創作活動をしていると、自分が惨めに思えてくる時がある。創作という活動自体が陳腐で空虚な妄想を正当化する行為であり、そんなことをして何になるのか、妄想に浸ったところで現実の自分はその誇大な幻想にまったく及ぶべくもないダニではないかと考える。

自分はもはや創作の必要性を完全に失っている。趣味ですらない。過去の自分と折り合いをつけようとして発生している義務である。それはそれで楽しいものだが、好きでたまらず続けてしまうというものではない。

ある種の人間は本当に自分の妄想を表現するのが好きなようだ。臆面もなく自己否定もなく、創作への懐疑を持たない人種というのは確かに存在する。そのことが自分にはまったく信じられない。だが自分もかつては同じように創作が好きだったはずだ。

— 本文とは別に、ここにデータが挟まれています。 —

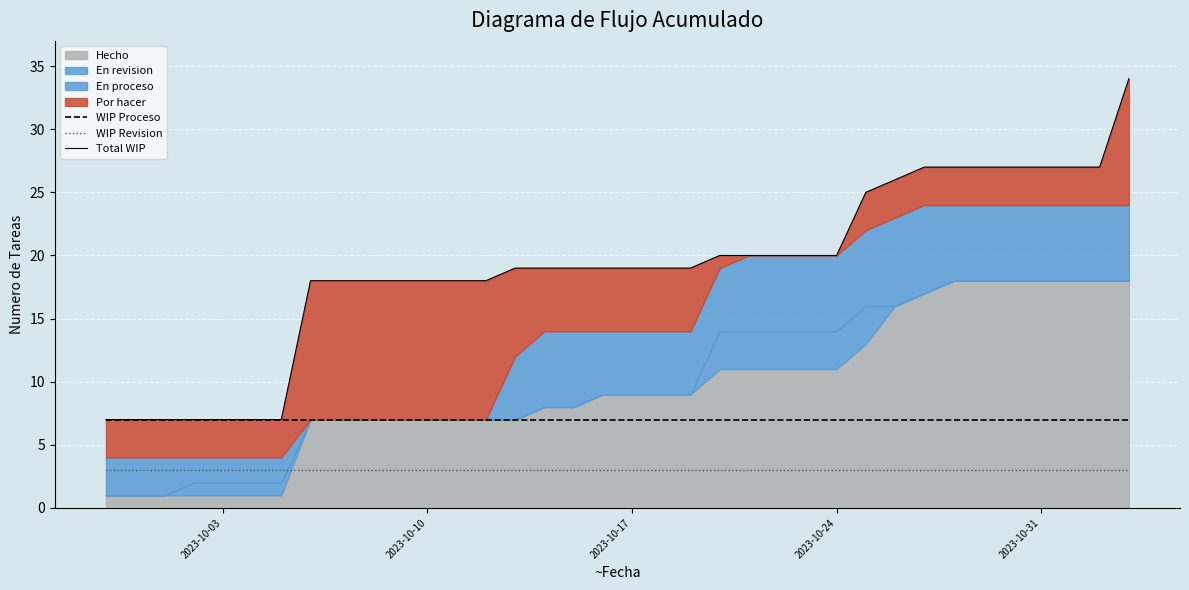

What is the maximum value for WIP Revision?

3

彼らにあって自分に無いものは、自分を信じているかどうかだろう。自分を信じていないから自分の創作が空虚に映るのである。かつて自分は自分を信じていた。今はまったく信じられない。

多くの人間が自分の価値観がそうであって良いという確信の内に生きている。自己否定が高じるとこの確信が揺らいでくる。自分はこの価値観を正当化して良いのか分からず、誰かに許可を取らなければならない気がしてならなくなる。

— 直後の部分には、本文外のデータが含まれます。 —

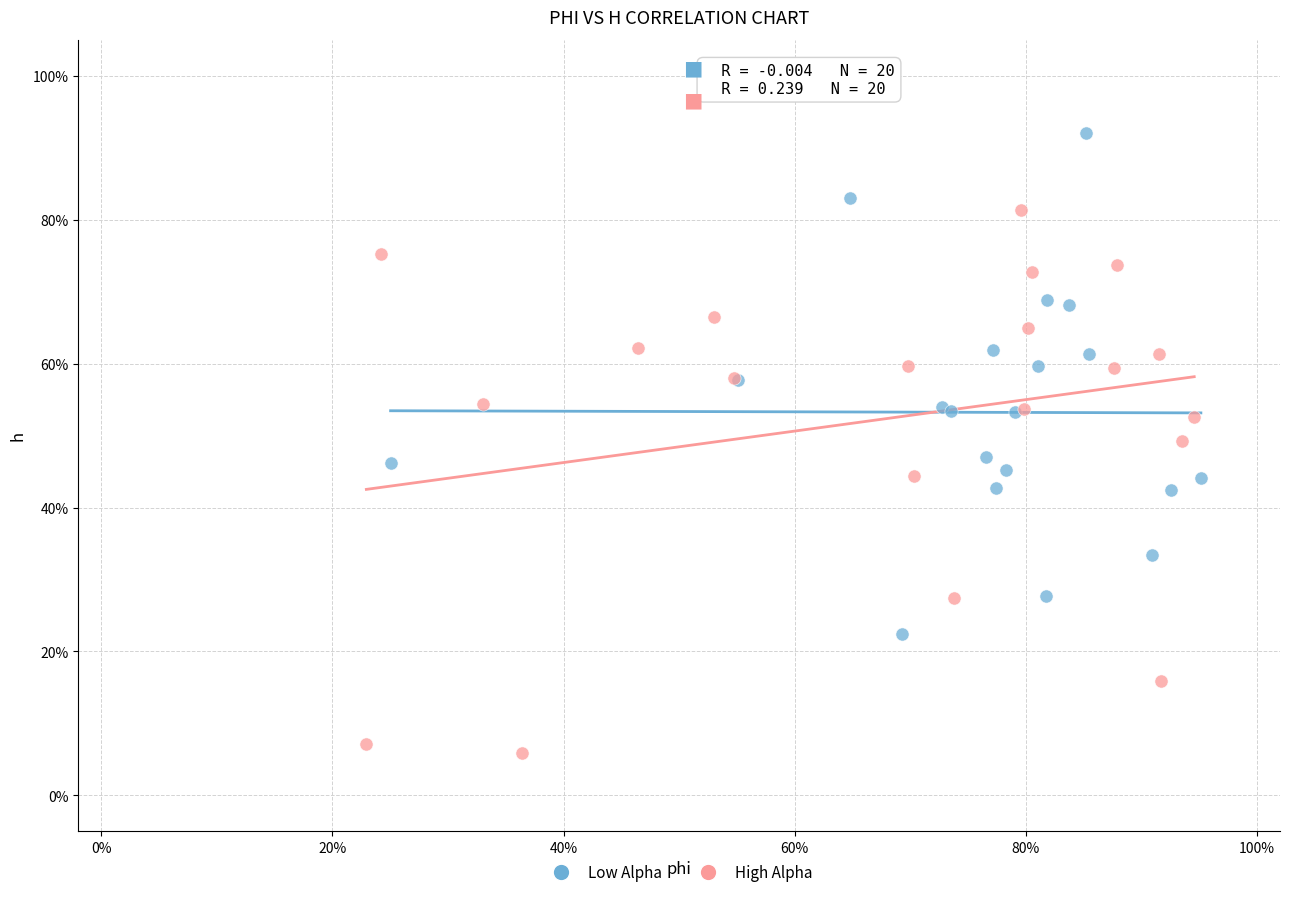

What are all the series names shown in the legend?

Low Alpha, High Alpha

自己否定の後遺症は一生治らない気がする。ただそれでも創作を捨てなかった自分を評価したい。義務感の強さゆえに自分は一文の足しにもならない古い昔の遺物を完成させようとしている。ガウディ亡き後のサグラダ・ファミリアの如くいつ完成するかも分からない無謀なプロジェクトに取り組み続けるのは、自己否定を逃避や怠惰の言い訳にしたくなかったからだ。それこそ自己否定の本来あるべき姿であり、自分が創作を通じてそのように自己否定の捉え方を修正できたのは実に尊いことである。

その上で自分を信じられることができればなお良い。最低限面白いものを作ろうとするならば、自己否定や義務感だけでなく、自分の作る面白さに自信を持つべきだ。